At best, Maine would be stuck with the infrastructure and public services it now has. As Colorado business leaders stressed when they suspended TABOR, that is no prescription for economic growth.
Business Leaders in Colorado Believe TABOR Degraded Business Climate
The effort to suspend TABOR for five years and permanently eliminate the “ratchet” — known as Referendum C— was strongly backed by Colorado’s business community. After witnessing declines in the public services the business community cares most about (higher education, transportation, and infrastructure), over 80 businesses and business groups, including 10 Chambers of Commerce, endorsed the TABOR suspension. Some business groups suggest that the successful campaign to suspend TABOR already has had some positive impacts on the business climate.
- “For businesses to be successful, you need roads and you need higher education, both of which have gotten worse under TABOR and will continue to get worse.” — Tom Clark, Executive Vice President of the Denver Metro Chamber of Commerce1
- “[Business leaders] have figured out that no business would survive if it were run like the TABOR faithful say Colorado should be run — with withering tax support for college and universities, underfunded public schools and a future of crumbling roads and bridges.” — Neil Westergaard, Editor of the Denver Business Journal2
- “The business community has said this is not good for business, and this is not good for Colorado.” — Gail Klapper, director of the Colorado Forum, an organization of 60 leading CEOs3
- “But while the unrealistically simplistic TABOR strategy is being executed, by constitutional edict, the decay of Colorado's balance sheet, its net worth, representing the publicly owned capital stock that provides the foundation for economic activity, is unprecedented. It will, if unchecked, eventually lead to economic decay.” — Rocky Scott, former president of The Greater Colorado Springs Economic Development Corporation4
- “The bottom line is that institutions of higher learning in Colorado will continue to suffer funding shortfalls under the present system. If you ask the business community, a strong system of higher education is at the top of the list for economic development and the creation of jobs.” — Dick Robinson, CEO of Robinson Dairy and member of the Colorado Economic Futures Panel5
- “[Colorado’s higher education] system is at risk. The way we’re going — because of TABOR and Amendment 23 — we’re going to be basically out of public funds. . . . [S]peaking from a business standpoint, we’re concerned because our success depends on the quality of the higher education system.” — Raymond Kolibaba, Vice President of Space Systems, Raytheon Company6
- “Referendum C’s passage was a statement by the electorate that assured business that Colorado's transportation network and higher education system would be able to meet their needs. We saw a spike of activity of out-of-state businesses interested in relocating here when Referendum C passed.” — Joe Blake, president of the Denver Metro Chamber of Commerce7
1 Quoted in Daniel Franklin and A.G. Newmyer III, “Is Grover Over?,” Washington Monthly, March 2005.

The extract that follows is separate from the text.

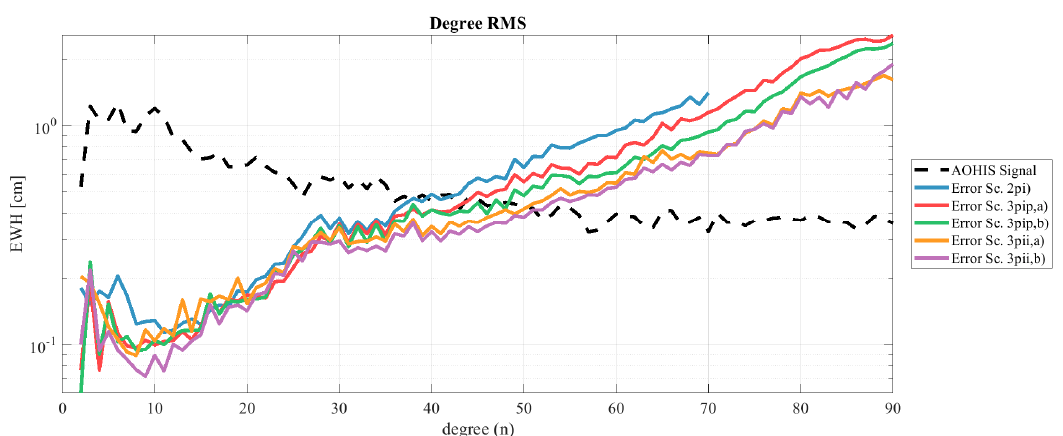
Figure 3. Degree root mean square (RMS) of double pair (estimated until d / o 70) vs. triple pair (estimated until d / o 90) scenarios of the whole solution. Daily Wiese solution estimated until d / o 15.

2 Neil Westergaard, “Business folks fed up with TABOR worship,” Denver Business Journal, July 22, 2005.
3 Will Shanley, “State businesses unite to urge TABOR deal,” The Denver Post, March 9, 2005.

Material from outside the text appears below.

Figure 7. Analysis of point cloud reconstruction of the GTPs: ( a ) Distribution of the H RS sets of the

4 Rocky Scott, “Lawmakers must end partisan politics and solve state's problems,” The Club for Growth, January 2005, http://www.coloradoclubforgrowth.org/ACommonMission.htm.
5 Dick Robinson, “Solutions to Funding Colorado’s Colleges,” The Denver Post, April 17, 2005, p. E5.
6 Quoted in Suzanne Weiss, “Colorado Leaders on Education. Picking Their Brains,” HeadFirst, May 12, 2005, www.headfirstcolorado.org/adm/view_article.php?story_id=132.
7 “Ref. C aids economic recovery,” The Denver Post, June 30, 2006.